* [Tasks]:
1. Repeat word for word the part of the World Cup article that opens with the words containing "Canada also deserves" and closes with "the second week.".
2. Go on with the article about the 2026 World Cup from the point where it stops.

* [Source]:
- - - -

Two weeks into the 2026 FIFA World Cup, the tournament already feels bigger than just the expanded format. Yes, there have been blowouts, but there have also been shocks, statement wins, breakout underdogs and enough star power to keep the spotlight exactly where FIFA wanted it. Through the latest completed matches on June 18, the early story is clear: the favorites still have quality, but this World Cup is not following a script.

Winners

Mexico has been one of the clearest Week 2 winners. The co-hosts opened with a 2-0 win over South Africa and followed it with a tight 1-0 victory over Korea Republic, giving them a perfect start and early control of Group A. In a tournament where momentum matters, Mexico already looked settled, streetwise and capable of riding home support deep into the knockout rounds.

Canada also deserves a major mention. After beginning with a 1-1 draw against Bosnia and Herzegovina, they responded in emphatic style by thrashing Qatar 6-0. That was not just a good result; it was a statement. For a host nation still trying to prove it belongs on this stage, that scoreline changed the mood completely and turned Canada into one of the most talked-about teams of the second week.

Argentina’s biggest winner, though, is still Lionel Messi. The defending champions opened with a 3-0 win over Algeria, and Messi scored all three. The hat-trick took him level with Miroslav Klose on 16 World Cup goals and came on his 200th senior international appearance. At 38, he is not just decorating the tournament with nostalgia; he is still driving it.

France and Kylian Mbappe are right there too. France beat Senegal 3-1, but the result only tells half the story. Mbappe scored twice, became France’s all-time top scorer with 58 goals and pushed his World Cup total to 14. France were shaky early on, then looked ruthless once Mbappe and Michael Olise took control. That combination could become one of the defining partnerships of the tournament.

FIFA World Cup 2026 Week 2: Winners, Losers & Surprises
(Credits Pointblank News)

- - - -

(Collection entries)
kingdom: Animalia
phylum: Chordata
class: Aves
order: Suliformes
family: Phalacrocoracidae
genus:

- - - -

* [Answers below]:
1.
Canada also deserves a major mention. After beginning with a 1-1 draw against Bosnia and Herzegovina, they responded in emphatic style by thrashing Qatar 6-0. That was not just a good result; it was a statement. For a host nation still trying to prove it belongs on this stage, that scoreline changed the mood completely and turned Canada into one of the most talked-about teams of the second week.

2.
England and the USA have also boosted their stock. England’s 4-2 win over Croatia was one of the best games of the tournament so far, while the United States impressed with a 4-1 win over Paraguay, giving the home crowd a real reason to believe. If this World Cup needed host energy and big-market excitement, the Americans delivered it. 

Losers

Spain may not be panicking yet, but they are firmly on the Week 2 losers list. A 0-0 draw with Cape Verde has been described as one of the biggest shocks of the tournament so far. Spain still controlled the ball, but Cape Verde defended with discipline and veteran goalkeeper Vozinha became an instant cult hero. In an expanded World Cup, dropped points like that can change a group quickly.

Portugal are another obvious underperformer. They were held 1-1 by DR Congo, with Cristiano Ronaldo largely peripheral and Roberto Martinez’s side unable to turn possession into control. For DR Congo, it was historic. For Portugal, it felt like a warning that reputation alone will not carry them through this tournament.

FIFA World Cup 2026 Week 2: Winners, Losers & Surprises
(Credits Aljazeera)

Elsewhere, Tunisia and Paraguay have had rough starts. Tunisia were hammered 5-1 by Sweden and were ranked by BBC among the weakest teams after the first round of games, while Paraguay were dismantled 4-1 by the USA and looked alarmingly soft at the back. South Africa also remained under pressure after opening with a defeat to Mexico and then drawing 1-1 with Czechia.

Biggest Talking Points

The first big talking point is that the 48-team format is working better than many expected. Before kickoff, there were fears of too many one-sided matches and too many passengers. Instead, teams like Cape Verde, DR Congo, Japan, Morocco and Saudi Arabia have shown that the gap is not as wide as critics predicted. The underdogs have added tension, not clutter.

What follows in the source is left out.